Filed under: Abstract Finance, Technology — Peter @ 11:40 am

One basic idea to help understand contemporary finance is securitization. To explain what securitization and how it works, first think about the following: what happens when you and your best friend decide to open a business together. How are you going to divvy up responsibilities, management decisions, profits, and losses?

One way is to just decide, you do this part, I’ll do that part, and we’ll split the proceeds. This is very local ownership. It is tied directly to you and your friend’s relationship, the specifics of the business venture, the particulars of the agreement you forge. For the current purposes, I want to call this concrete finance.

An alternative way to divvy up your company is to create shares of one sort or another.

How to divvy up the profits from you & your friend's cookie business.

How to divvy up the profits from you & your friend's cookie business.

When you create shares, you can assign ownership rights to them, so that each share might represent an equal percentage of end-of-year profits. If I put in half of the money, but my friend is doing most of the work, maybe he would get more shares than me. Maybe not. But to one degree or another, these shares represent ownership. Shares can be a legal agreement as well as an informal one.

What you’ve done formally is to create an instrument to stand in as financial value. It’s a kind of abstraction. The ownership no longer depends so specifically on the relationship between you and your friend. The rights to ownership, and maybe future profits and losses, are now formally invested in the shares, not just in your relationship. When you agree to partition the company into shares, you are turning the rights to future management and earnings into these more abstracted instruments.

What makes them ‘abstract’? Well, they become abstract in two distinct but related ways. First, the shares themselves are worth something. So ownership of the shares are ‘worth’ whatever profits come out of your business at the end of the year, plus they are worth whatever someone will pay to get those profits. If your business is great, with bright prospects, someone might well be willing to pay a premium for your shares. Or expect a discount if your business’ prospects are lousy. This means that there are actually two values to shares, a representational value and a market value: the representational value is how much value the shares stand in for (i.e., your share of the profits), and the market value is how much someone would buy or sell those shares for.

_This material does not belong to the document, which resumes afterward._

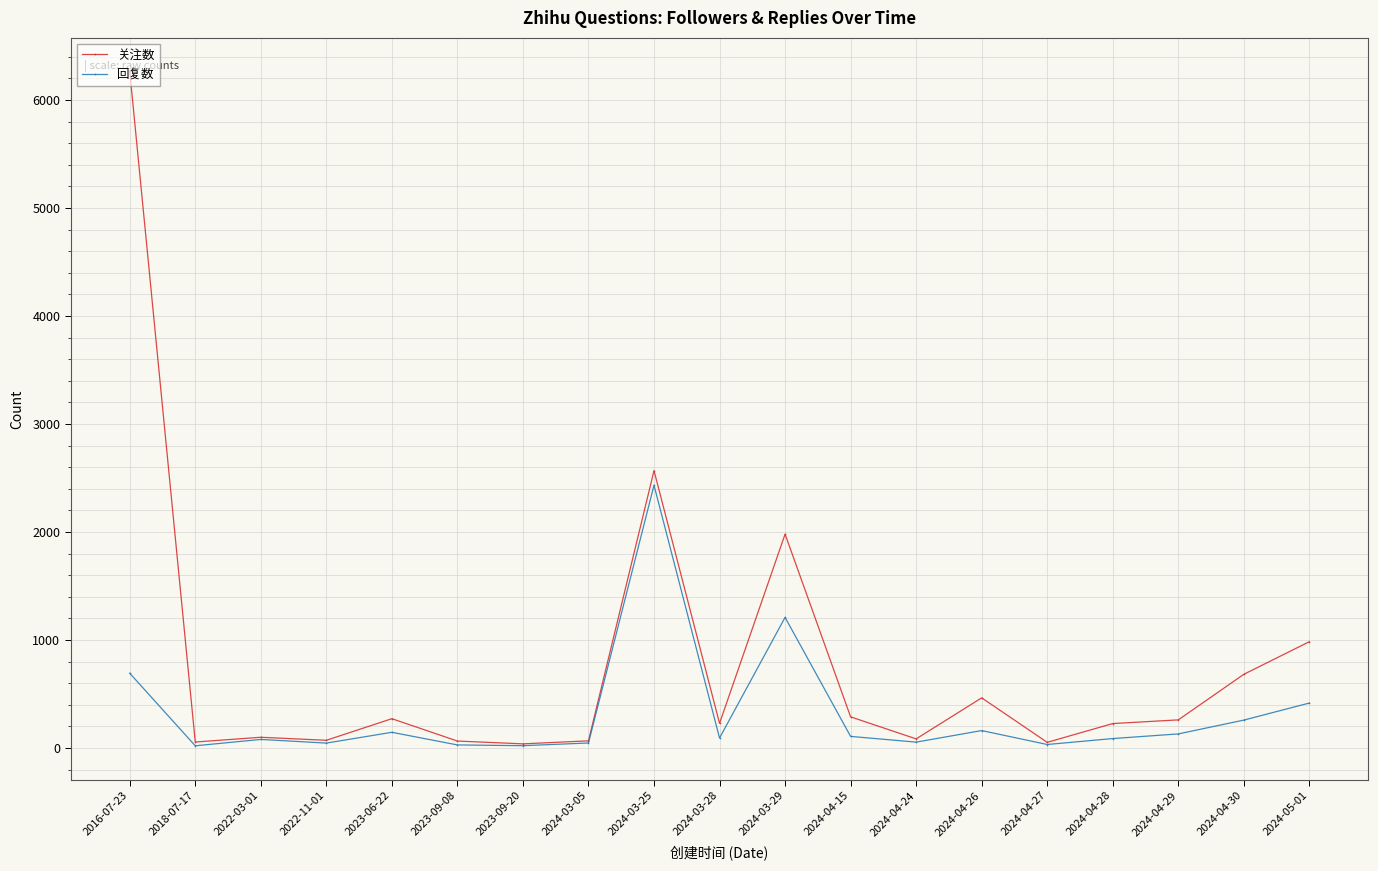

What is the label of the 8th point from the left?

2024-03-05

The second way they become abstract is that the value the shares can be thought about in ways that are not specific to the business that you started. For you, the shares are a shorthand for the blood, sweat, tears, and rewards you get for taking chances on and working in your business. For someone else, the shares can be represented as cash returns over time. And these cash returns over time are compare-able to other cash returns over time from other kinds of things. For instance, owning a totally different kind of business, buying and selling rare coins, or lending money to arms dealers all have ‘cash returns over time’ that can be compared favorably or unfavorably to your shares. In this way, what was once only understandable as a local, concrete financial arrangement between you and your best friend gets brought into the wider universe of other financial stuff. This is what I want to call abstract finance.

What's a pension fund manager doing with shares of a cookie business? Making profit.

What's a pension fund manager doing with shares of a cookie business? Making profit.


If you’ve got this imagery (a concrete set of relations that is transformed into abstracted commodity), you’ve got the basis for all kinds of financial instruments. Just about any ‘stream’ of financial value can be split into shares. A company’s future earnings, a corporate loan, leases on heavy equipment, credit card debt, US tax revenue, mortgages, annual cell phone plan subscriptions, all of these things are concrete streams of financial value. They can be split up and sold as shares. These shares are secured by their underlying pools of value. When they are securitized, they become measured not in their own terms but in more formally abstract terms: rate of return, risk of default, time risks of pre-payments, costs relative to other kinds of investment.